The culprit, of course, isn’t GASB 45 itself but the ugly reality that it exposes. There are 22.5 million public-sector employees in the United States. The average state and local government employee now makes 46 percent more in combined salary and benefits than his private-sector counterpart does, according to the Employee Benefit Research Institute—including 128 percent more on health care and 162 percent more on retirement benefits. Four out of five public-sector workers have lifetime pensions. Paying for such lavish treatment is difficult; in 2007, Credit Suisse estimated that state and local governments owed more than $1.5 trillion in unfunded health-care and non-pension benefits. Further, the market meltdown has erased $1 trillion from municipal pension funds, according to Boston College’s Center for Retirement Research.

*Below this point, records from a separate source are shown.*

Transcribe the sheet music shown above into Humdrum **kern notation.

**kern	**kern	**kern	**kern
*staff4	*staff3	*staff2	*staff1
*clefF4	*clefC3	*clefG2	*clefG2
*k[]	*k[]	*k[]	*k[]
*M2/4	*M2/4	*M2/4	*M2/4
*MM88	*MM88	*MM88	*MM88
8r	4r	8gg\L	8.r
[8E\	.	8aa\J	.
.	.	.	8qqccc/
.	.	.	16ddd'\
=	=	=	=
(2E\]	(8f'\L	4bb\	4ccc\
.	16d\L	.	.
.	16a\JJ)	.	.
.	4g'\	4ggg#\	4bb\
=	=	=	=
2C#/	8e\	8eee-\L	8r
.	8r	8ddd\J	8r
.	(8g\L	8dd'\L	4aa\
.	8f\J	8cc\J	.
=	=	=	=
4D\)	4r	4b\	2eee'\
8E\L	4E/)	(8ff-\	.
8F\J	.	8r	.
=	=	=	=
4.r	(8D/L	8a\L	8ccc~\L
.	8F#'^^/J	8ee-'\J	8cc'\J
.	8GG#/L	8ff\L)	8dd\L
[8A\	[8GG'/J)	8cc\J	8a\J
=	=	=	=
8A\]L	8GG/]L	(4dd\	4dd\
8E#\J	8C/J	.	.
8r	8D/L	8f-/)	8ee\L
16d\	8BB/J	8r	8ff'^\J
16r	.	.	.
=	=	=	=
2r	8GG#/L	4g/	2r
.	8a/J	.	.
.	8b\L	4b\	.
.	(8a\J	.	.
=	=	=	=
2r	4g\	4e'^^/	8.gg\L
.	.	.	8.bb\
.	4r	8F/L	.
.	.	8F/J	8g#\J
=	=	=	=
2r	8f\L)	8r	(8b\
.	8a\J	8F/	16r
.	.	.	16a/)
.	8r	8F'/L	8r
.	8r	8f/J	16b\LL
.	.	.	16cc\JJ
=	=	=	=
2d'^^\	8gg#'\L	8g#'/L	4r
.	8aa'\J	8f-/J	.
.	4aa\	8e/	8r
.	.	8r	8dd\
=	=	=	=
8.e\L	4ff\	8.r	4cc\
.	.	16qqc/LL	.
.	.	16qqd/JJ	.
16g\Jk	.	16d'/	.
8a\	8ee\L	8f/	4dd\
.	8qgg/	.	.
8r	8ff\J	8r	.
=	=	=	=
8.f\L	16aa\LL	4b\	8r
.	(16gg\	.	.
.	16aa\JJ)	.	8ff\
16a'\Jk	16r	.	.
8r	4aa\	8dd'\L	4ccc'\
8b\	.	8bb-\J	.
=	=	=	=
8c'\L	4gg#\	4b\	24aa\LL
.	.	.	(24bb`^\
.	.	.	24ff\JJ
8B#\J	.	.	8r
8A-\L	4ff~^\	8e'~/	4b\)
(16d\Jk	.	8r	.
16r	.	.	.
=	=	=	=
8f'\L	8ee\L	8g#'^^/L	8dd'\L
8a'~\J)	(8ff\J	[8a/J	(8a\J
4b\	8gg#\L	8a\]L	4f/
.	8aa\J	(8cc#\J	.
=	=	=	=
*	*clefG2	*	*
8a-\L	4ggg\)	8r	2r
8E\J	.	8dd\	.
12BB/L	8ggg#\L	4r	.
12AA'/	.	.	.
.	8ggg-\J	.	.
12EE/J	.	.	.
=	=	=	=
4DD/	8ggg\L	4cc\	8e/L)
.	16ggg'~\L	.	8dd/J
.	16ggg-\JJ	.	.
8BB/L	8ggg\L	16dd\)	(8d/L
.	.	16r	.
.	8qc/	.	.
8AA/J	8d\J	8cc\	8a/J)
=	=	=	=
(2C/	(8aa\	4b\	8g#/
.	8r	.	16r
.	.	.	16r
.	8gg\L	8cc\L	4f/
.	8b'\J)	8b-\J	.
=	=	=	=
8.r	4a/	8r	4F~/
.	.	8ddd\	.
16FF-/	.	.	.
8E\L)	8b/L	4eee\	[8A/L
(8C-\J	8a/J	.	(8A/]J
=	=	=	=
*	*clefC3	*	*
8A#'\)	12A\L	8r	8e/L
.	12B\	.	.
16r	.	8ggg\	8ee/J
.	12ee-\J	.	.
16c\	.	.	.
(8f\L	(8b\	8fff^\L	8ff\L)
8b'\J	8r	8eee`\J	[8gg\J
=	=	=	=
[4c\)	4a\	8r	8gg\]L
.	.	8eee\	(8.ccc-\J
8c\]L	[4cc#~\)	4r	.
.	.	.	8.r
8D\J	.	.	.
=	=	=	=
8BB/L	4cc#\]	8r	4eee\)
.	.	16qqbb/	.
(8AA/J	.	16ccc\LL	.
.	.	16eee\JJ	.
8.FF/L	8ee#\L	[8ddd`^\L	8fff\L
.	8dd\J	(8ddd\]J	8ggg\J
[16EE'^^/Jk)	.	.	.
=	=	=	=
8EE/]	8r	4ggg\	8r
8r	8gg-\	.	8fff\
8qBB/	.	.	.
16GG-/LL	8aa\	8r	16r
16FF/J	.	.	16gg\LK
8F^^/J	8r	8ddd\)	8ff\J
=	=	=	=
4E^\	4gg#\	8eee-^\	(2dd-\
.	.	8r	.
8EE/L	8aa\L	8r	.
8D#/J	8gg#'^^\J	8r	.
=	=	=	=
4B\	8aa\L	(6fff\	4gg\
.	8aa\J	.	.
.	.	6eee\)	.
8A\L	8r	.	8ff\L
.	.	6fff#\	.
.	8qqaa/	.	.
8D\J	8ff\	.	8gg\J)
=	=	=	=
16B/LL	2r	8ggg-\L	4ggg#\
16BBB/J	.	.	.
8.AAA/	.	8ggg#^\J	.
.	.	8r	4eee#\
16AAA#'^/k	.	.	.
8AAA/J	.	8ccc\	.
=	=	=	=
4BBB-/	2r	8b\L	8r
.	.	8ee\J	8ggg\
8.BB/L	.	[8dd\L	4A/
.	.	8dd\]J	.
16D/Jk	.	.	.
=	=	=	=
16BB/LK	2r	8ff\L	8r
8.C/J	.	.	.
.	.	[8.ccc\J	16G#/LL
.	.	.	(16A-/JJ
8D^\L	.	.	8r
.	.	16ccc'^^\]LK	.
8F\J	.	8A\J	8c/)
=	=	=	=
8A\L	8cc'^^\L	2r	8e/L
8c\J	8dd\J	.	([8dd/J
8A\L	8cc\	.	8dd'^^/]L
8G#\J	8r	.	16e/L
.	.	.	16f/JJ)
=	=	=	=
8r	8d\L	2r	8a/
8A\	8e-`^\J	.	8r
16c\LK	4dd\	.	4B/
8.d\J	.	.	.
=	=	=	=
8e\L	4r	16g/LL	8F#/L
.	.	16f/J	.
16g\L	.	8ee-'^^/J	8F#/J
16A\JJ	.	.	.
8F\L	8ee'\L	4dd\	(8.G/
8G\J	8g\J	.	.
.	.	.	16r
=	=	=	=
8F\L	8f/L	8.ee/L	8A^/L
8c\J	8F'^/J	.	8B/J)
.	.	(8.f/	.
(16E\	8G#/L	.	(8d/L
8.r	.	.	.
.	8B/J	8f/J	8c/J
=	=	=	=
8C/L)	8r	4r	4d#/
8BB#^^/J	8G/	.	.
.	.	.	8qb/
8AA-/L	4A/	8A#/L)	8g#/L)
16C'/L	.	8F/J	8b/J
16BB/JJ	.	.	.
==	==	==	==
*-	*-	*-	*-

New York City now spends an average of $107,000 for each of its 281,000 current employees—a whopping 63 percent increase since 2000. At the same time, its direct pension expenses each year have increased from $615 million to $5.6 billion. And New York isn’t alone. Forty states estimate that their liabilities for public-sector health-care and other benefits exceed $400 billion—more than their entire public debt, according to Standard and Poor’s. New Jersey has dug a particularly deep hole for itself. Its state pension fund lost half its value in 2008 but pays out $5.2 billion each year in benefits. “The state of New Jersey is insolvent,” writes bond analyst Mike Shedlock. “Bankrupt might be a better word.”

The good news is that the increased transparency may lead to increased accountability. The bad news is that the bill is coming due, accelerated by the aging of the Baby Boomers. And unlike benefits in the private sector, where businesses can adjust their expenses to survive tough times, public-sector pension and benefit packages cannot be renegotiated. Cities and towns may declare bankruptcy to get out from under their debts, but states don’t have that option; their taxpayers will have to pay for irresponsible decisions made decades ago. You don’t need a crystal ball to understand that the municipal budget crunch is going to get much worse this year. All you need is an accountant.

John P. Avlon is a senior fellow at the Manhattan Institute and the author of Independent Nation: How Centrists Can Change American Politics.